Institutos responsáveis
O Instituto Kaleo é uma ONG, que promove voluntariado e empreendedorismo social em diversos contextos sociais e culturais. Já o Instituto IDE foi criado com o objetivo de ajudar crianças e jovens que vivem em situação de vulnerabilidade contribuindo com o seus desenvolvimentos e com suas transformações sociais.

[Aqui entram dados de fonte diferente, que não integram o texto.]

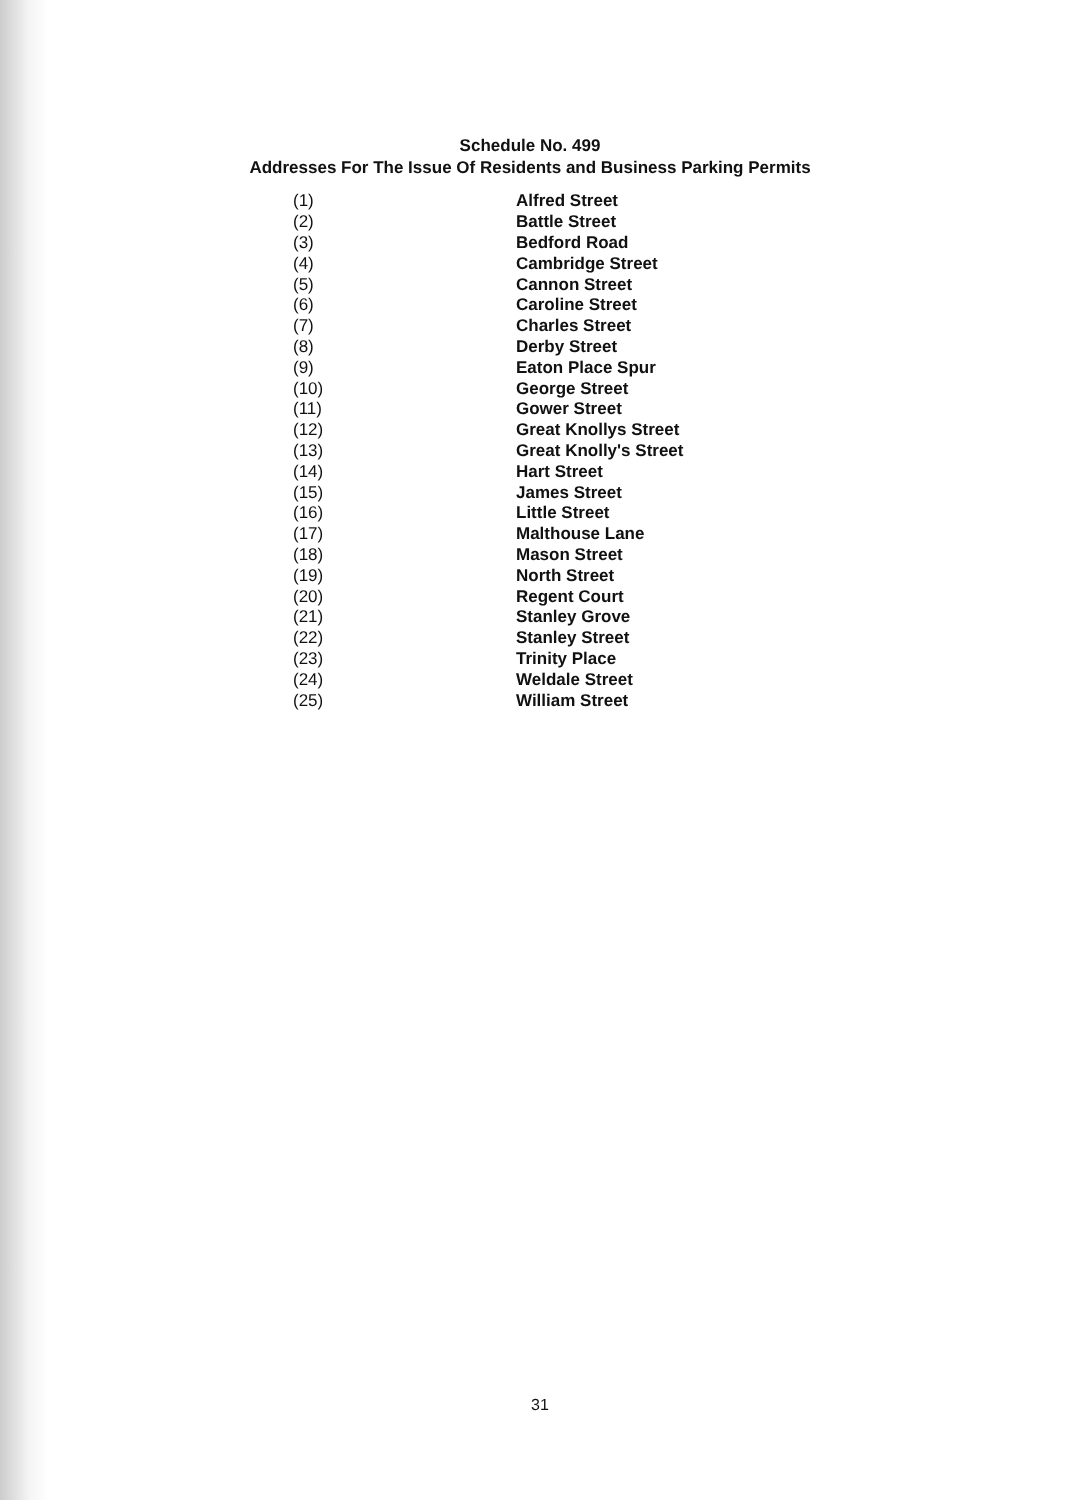Schedule No. 499
Addresses For The Issue Of Residents and Business Parking Permits
| (1) | Alfred Street |
| (2) | Battle Street |
| (3) | Bedford Road |
| (4) | Cambridge Street |
| (5) | Cannon Street |
| (6) | Caroline Street |
| (7) | Charles Street |
| (8) | Derby Street |
| (9) | Eaton Place Spur |
| (10) | George Street |
| (11) | Gower Street |
| (12) | Great Knollys Street |
| (13) | Great Knolly's Street |
| (14) | Hart Street |
| (15) | James Street |
| (16) | Little Street |
| (17) | Malthouse Lane |
| (18) | Mason Street |
| (19) | North Street |
| (20) | Regent Court |
| (21) | Stanley Grove |
| (22) | Stanley Street |
| (23) | Trinity Place |
| (24) | Weldale Street |
| (25) | William Street |
31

De acordo com um dos responsáveis pela missão, Edson Modesto, a quarta-feira (28), foi marcada por diversas demandas de atendimentos. “Os voluntários estavam de coração aberto para receber e atender cada pessoa da comunidade”, afirmou Modesto.


Pessoas alcançadas
O atendimento médico teve a presença de especialidades como, clínica geral, pediatria, neurologia, reumatologia, psiquiatria e outros. Para Raimunda Delmiro, moradora do município, o atendimento veio em boa hora. “Eu gostei muito do atendimento e fui acolhida. Nós não esperávamos receber essa ação, nós recebemos os remédios que precisávamos e tivemos a oportunidade de fazer exames”, declara Raimunda.
O atendimento odontológico contou com a presença de sete dentistas que em alguns dias atenderam cerca de 150 pesssoas. “Fizemos todos os tratamentos possíveis: extração, restauração e pediatria. Todos esses procedimentos foram realizados e programados com exatidão. Todos os tratamentos foram executados com muito carinho e amor”, explicou a dentista voluntária, Monique Carvalho.
No entanto, o projeto não impactou apenas as vidas das pessoas que foram atendidas, mas também, os voluntários experienciaram um momento único.
De acordo com a voluntária Ana Paula Neves, a missão foi uma oportunidade de servir e de observar a vida para além de sua própria realidade. “No fim, tornar a vida de alguém melhor e tentar fazer o mínimo que seja, me trouxe a sensação de estar fazendo algo prático para tentar diminuir um pouquinho essa distância e podermos nos aproximar de pessoas que vivem neste mesmo espaço”, menciona.
“Pude ganhar esperança, amigos e um coração agradecido por poder tornar a vida de alguém melhor, mesmo que por um único dia. E o valor disso não há dinheiro no mundo que pague”, conclui a voluntária.